Null risk means that the risk was calculated with equal component importance for adaptive capacity (i.e., 25% importance for assets, social organization, learning, and flexibility). For the simulated risks, I modified component importance through two addition variables: “modifier” which is associated with the flexibility component importance and “modifier_2” represents the overall adaptive capacity importance.

Code

set.seed(52)

# Produce simulated exposure and sensitivity samples per country.
exposure <- runif(192, min = 0, max = 1)
sensitivity <- runif(192, min = 0, max = 1)

# assets, social organization, learning, flexibility
adaptive_capacity <-  replicate(4, runif(192))
adaptive_capacity <- as.vector(t(adaptive_capacity))


# Null value - the probabilities are equal
null_representation <- adaptive_capacity * c(0.25,0.25,0.25,0.25)

# Sum over every four entries for adaptive capacity, getting null representation for ac
matrix_vec <- matrix(null_representation, nrow = 4)
null_representation <- colSums(matrix_vec)

null_risk <- (exposure + sensitivity) - 2 * null_representation

# Set initial values for loop
modifier = 0
modifier_2 = -0.005
p_val = 1

while (p_val >= 0.05) {
  
  if (modifier == 0 | modifier == 4950) {
    modifier_2 <- modifier_2 + 0.005
    modifier <- 0
  }
  
  # Adjust the concentration parameters to bias the Dirichlet towards the first component (assets)
  concentration <- c(50,50,50,50+modifier)  # Give more weight to the first component (assets)

  # Generate 1000 samples from the Dirichlet distribution with adjusted concentration
  samples <- rdirichlet(1000, concentration)

  # Take a random sample from the Dirichlet distribution
  dirichlet_probs <- samples[sample(1:nrow(samples), 1), ]

  # Calculate the risk for the random sample
  actual_representation <- adaptive_capacity * dirichlet_probs
  matrix_vec <- matrix(actual_representation, nrow = 4)
  actual_representation <- colSums(matrix_vec)
  
  simulated_risk <- (exposure + sensitivity) - (2 + modifier_2) * actual_representation

  # Compare simulated to null results
  p_val <- t.test(simulated_risk, null_risk, alternative = "two.sided")$p.value
  modifier <- modifier + 5
}

# Calculate proportion of importance for 
new_prob <- round((50 + modifier) / (50 + modifier + 50 + 50 + 50), 3)
other_probs_distributions <- round((1 - new_prob) / 3, 3)


tibble(simulated = simulated_risk,
       null = null_risk) %>%
  rename(Simulated = "simulated", Null = "null") %>%
  pivot_longer(cols = c("Simulated", "Null")) %>%
  ggplot(aes(x = value, fill = name)) +
  geom_histogram(alpha = 0.5, position = "identity", color = "black") +
  theme_minimal_hgrid() +
  labs(x = "Risk index", y = "Number of countries", fill = "", title = "Sensitivity Analysis") +
  theme(plot.title = element_text(hjust = 0.5)) +
  scale_fill_viridis_d(end = 0.75)
## `stat_bin()` using `bins = 30`. Pick better value with `binwidth`.

Findings

Proportion importance of flexibility: 0.947

Proportion importance of other three adaptive capacity components: 0.018

The seed (i.e., the intiial values at which countries’ exposures, sensitivies, and adaptive capacities) are set have a substantial of influence on the component importance.
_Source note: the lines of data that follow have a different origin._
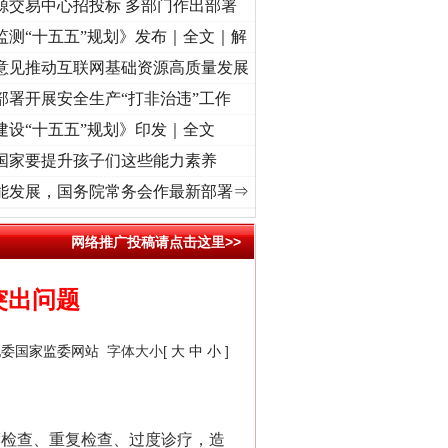
源交易中心招投标 多部门作出部署
监测“十五五”规划》发布｜全文｜解
意见推动互联网基础资源高质量发展
部署开展安全生产“打非治违”工作
建设“十五五”规划》印发｜全文
国家要提升孩子们这些能力素养
洁文化中国行 | 遵义：雄关漫道展新颜..
·[视频]
衣柜里的秘密
·[视频]
深度关注丨春天里
能发展，国务院常务会作最新部署⇒
网络推广投稿请点击这里>>
突出问题
纪委国家监委网站
字体大小[
大
中
小
]
检查、重复检查、过度诊疗，造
I used the same uniform distribution to derive countries’ metrics, but the distributions may likely take other distributional forms across exposure, sensitivity, and adaptive capacity components.

Takeaways

  1. Results may very well look different when using real data that take distributions different than uniform.

  2. Need to perform this assessment across all four components, as well as the variables within each component to understand component and variable importance

  3. Think of other ways to map out sensitivity analysis, as only modifying importance within components of adaptive capacity resulted in no significant p-values - only changing modifier_2 (i.e., importance of the entire component) helped to create a significant p-value.